··· DATA PROVIDED ···

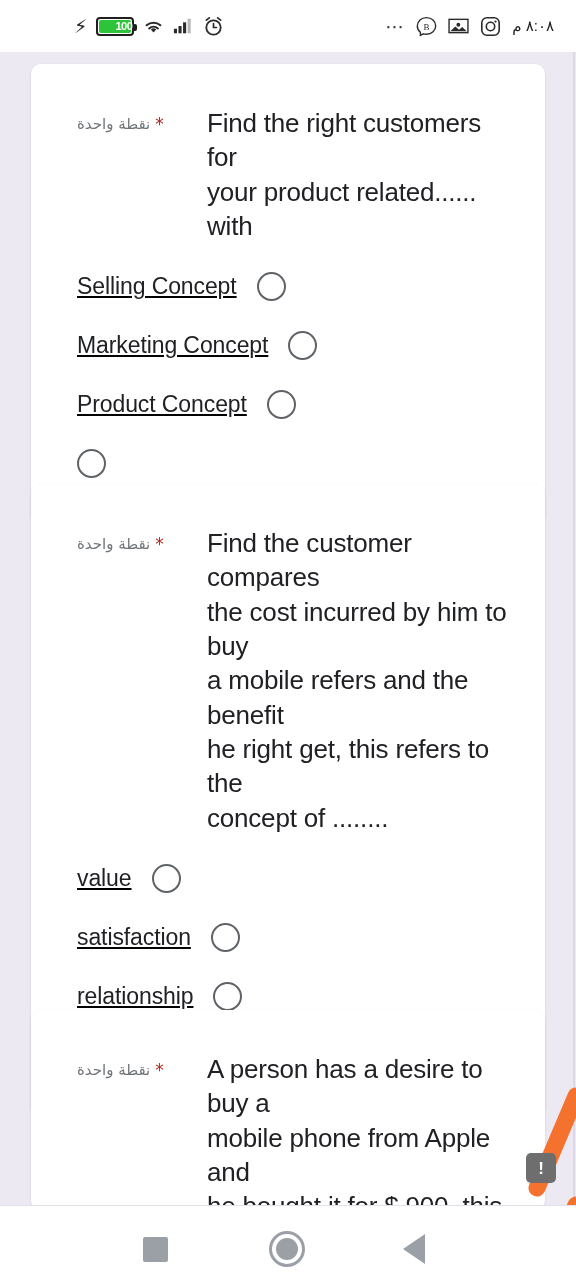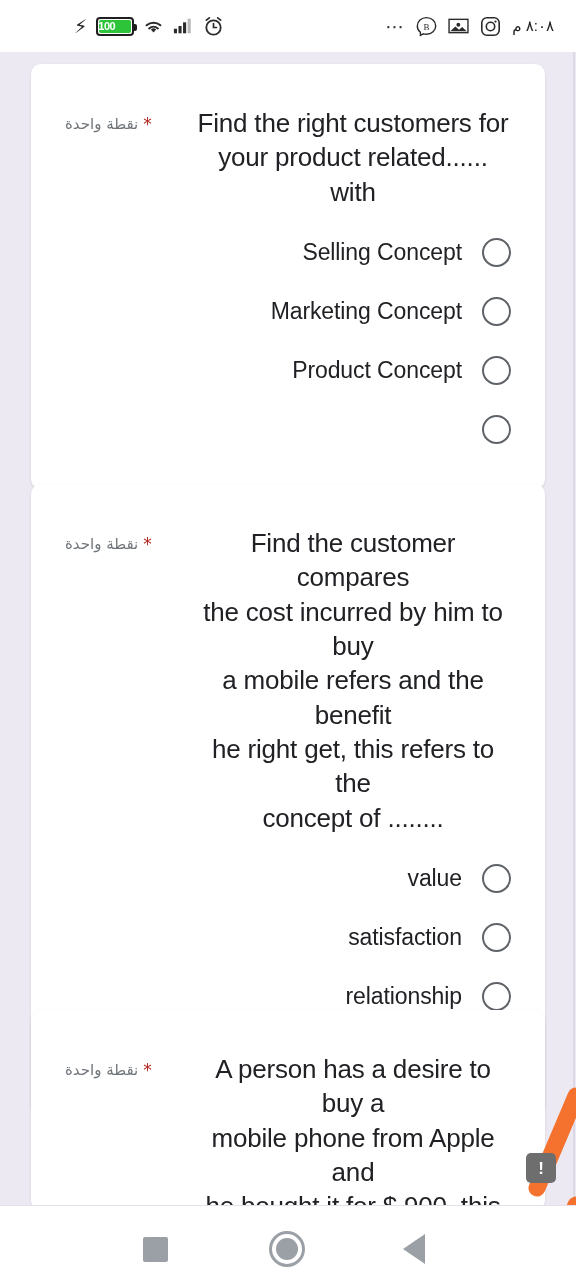--- a/index.html
+++ b/index.html
@@ -53,7 +53,7 @@
     border: 2px solid #1f1f1f;
     border-radius: 4px;
     box-sizing: border-box;
-    display: flex; align-items: center; justify-content: flex-start;
+    display: flex; align-items: center; justify-content: flex-end;
   }
   .battery::after {
     content: "";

···

**WORK TASK**
Write out an exact transcription of the line with "center; justify-content: flex-start;" and of each line after it; stop at the end of the records.

**EXPECTED OUTPUT**
-    display: flex; align-items: center; justify-content: flex-start;
+    display: flex; align-items: center; justify-content: flex-end;
   }
   .battery::after {
     content: "";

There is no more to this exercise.